On the horizon: upfront aggregation of assets and liabilities, centralized repository of intentions
When COVID-19 forced Cirque du Soleil into bankruptcy, Davide Pisanu volunteered himself as a cost saving.
The lawyer had spent seven years as senior counsel at Canada’s Foreign Affairs Ministry, gone to business school, and worked with a few startups before joining the global management consultant McKinsey & Company. He left to start his consulting firm, Juniper. Then a former McKinsey senior partner invited him to take on a “transformation role” at Cirque du Soleil, where he ran the residential division, which included the Blue Man Group portfolio.
“I didn’t want to be part of the whole bankruptcy and rebuilding of Cirque,” he says, so he went back to his consulting business.
Then he met with another former McKinsey colleague, Francois Lafortune, founder of the venture fund Diagram Ventures. They discussed the business opportunity presented by the “largest wealth transfer in human history,” unfolding over the next 25 years.
“In North America alone, $65 trillion are going to pass from one generation to the next,” says Pisanu. “That’s three times the GDP of China. And mortality is going to increase in the next 25 years – roughly, a 40-percent increase in mortality in North America alone.”
Alex Gauthier, with whom Pisanu would later found ClearEstate, had been the executor for his late mother’s estate. His experience aligned with their survey results, where 75 percent of respondents who had acted as an executor described it as “one of the toughest challenge of their lives.”
“Anecdotally, one of our clients describes it as the second toughest challenge of his life after his divorce,” says Pisanu. “A very, very painful process – hundreds of hours, tons of paperwork, probate, taxes, dealing with financial institutions, dealing beneficiaries. A real nightmare.”
For ClearEstate, they imagined a TurboTax for estate administration, a service that would guide the executor through the process by absorbing information, delivering outputs such as probate forms and taxes, and that would tell them how to distribute assets and manage beneficiaries. Pisanu and his partners launched a version in March 2021 with “very low adoption.”

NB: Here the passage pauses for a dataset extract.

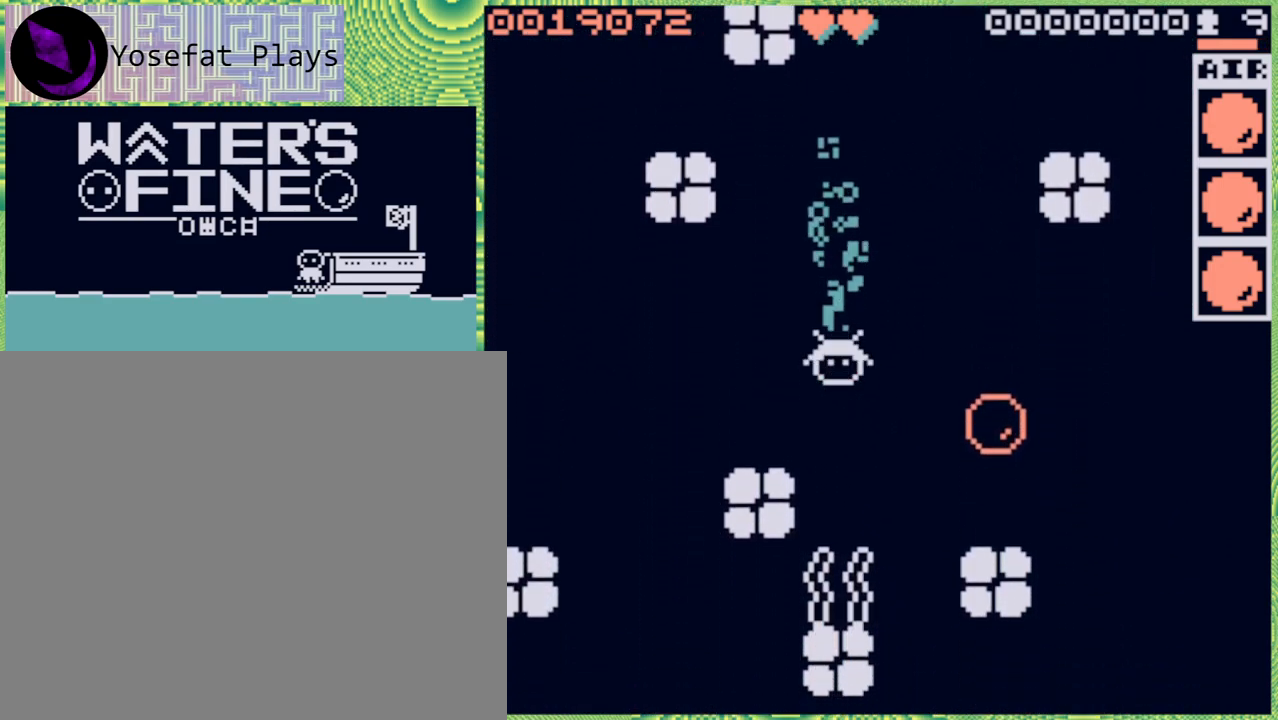
{"buttons": [], "left_stick": "center", "right_stick": "center", "events": [[250, "left_stick", "center"]]}
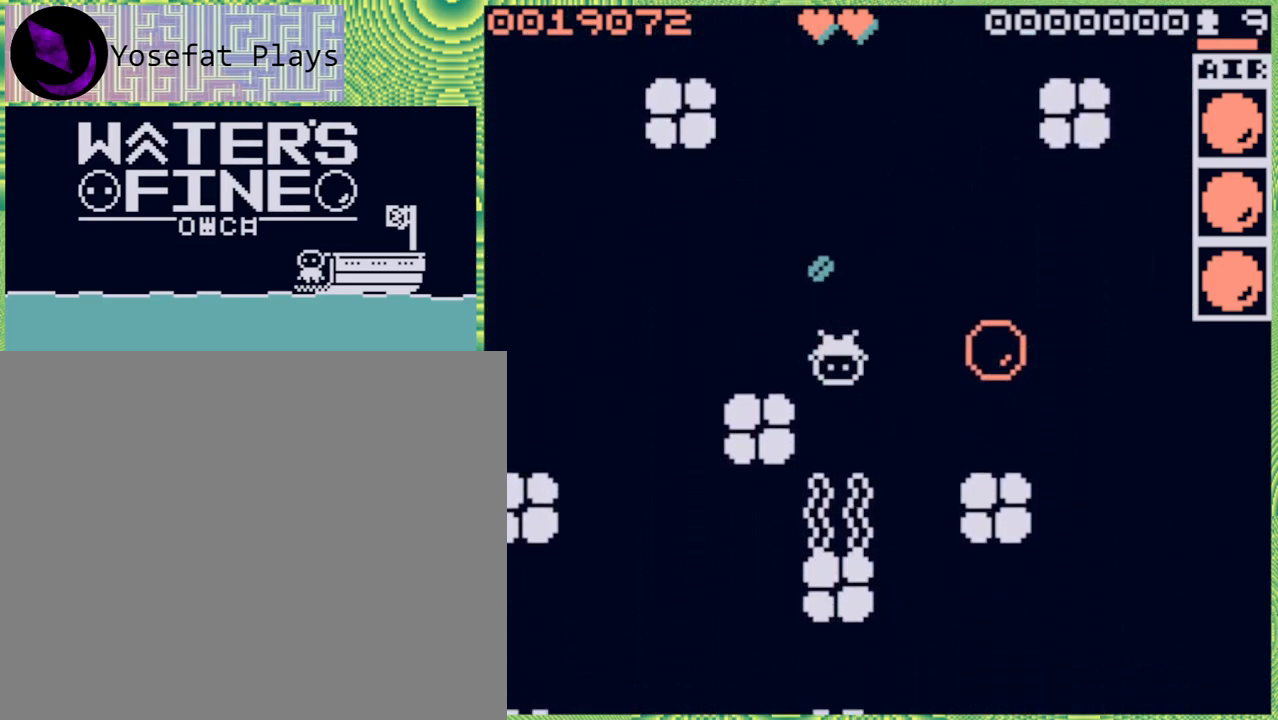
{"buttons": [], "left_stick": "center", "right_stick": "center", "events": [[17, "X", "down"], [100, "X", "up"]]}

“There’s a couple of reasons for that,” he says. “Number one is your typical executor is between 55 and 65 – so, not quite the TikTok generation. And second, typically, people that are going through this are not going to go through this multiple times in their life.”
Whereas users of online tax filing services have an incentive to learn the software because they need to use it every year, a person will, typically, only be an executor once. More than just a software solution, people are looking for advice and guidance, says Pisanu. They switched to a “tech-enabled service model,” emphasizing customer service, where the software is doing the background work, but the user has someone to answer their questions.
Users began to ask, “If you do estate administration, can you help us plan?” So, they launched a planning product and evolved from TurboTax for estate administration into a “digitally native trust,” he says.
In addition to their seed, seed extension, and Series A funding rounds, ClearEstate has inked partnerships with Concentra Trust and Sorrell Private Trust. The company is operating across Canada and in California, Texas, New York, and Florida, and plans on using its anticipated Series B to significantly expand their U.S. reach by developing a national platform, says Pisanu.
When he looks 25 years into the future, the “ideal version” of estate planning and administration is leaving behind pen and paper and the post-death scavenger hunt of collecting a complete tally of the deceased’s assets and liabilities.
Drafting directions for asset dispersal is less clear than coding intentions into a central depository, where the user can tag where they want their assets to go, with the machine advising whether that’s legal in their jurisdiction, he says. In the future, Pisanu also expects that through a person’s social insurance number, we will be able to capture a clear vision of a person’s assets and liabilities, rather than needing to ask all the financial institutions and other parties which each have a piece of it. He says that the future of estate planning is up-fronting the executor’s work and building a full aggregate of what needs to be distributed on death.
“Therefore, when somebody dies, you press on a button, and there are no doubts, and there’s no litigation around what’s going to happen.”
“I think the idea that you go in front of a lawyer like you used to go in front of a priest and share things, and these things are in this weird vault in an office somewhere – that’s not how the 21st century is going to work. Therefore, we need to, more and more, make this easily accessible, reduce friction, make aggregation easier and make the storage of information easier.”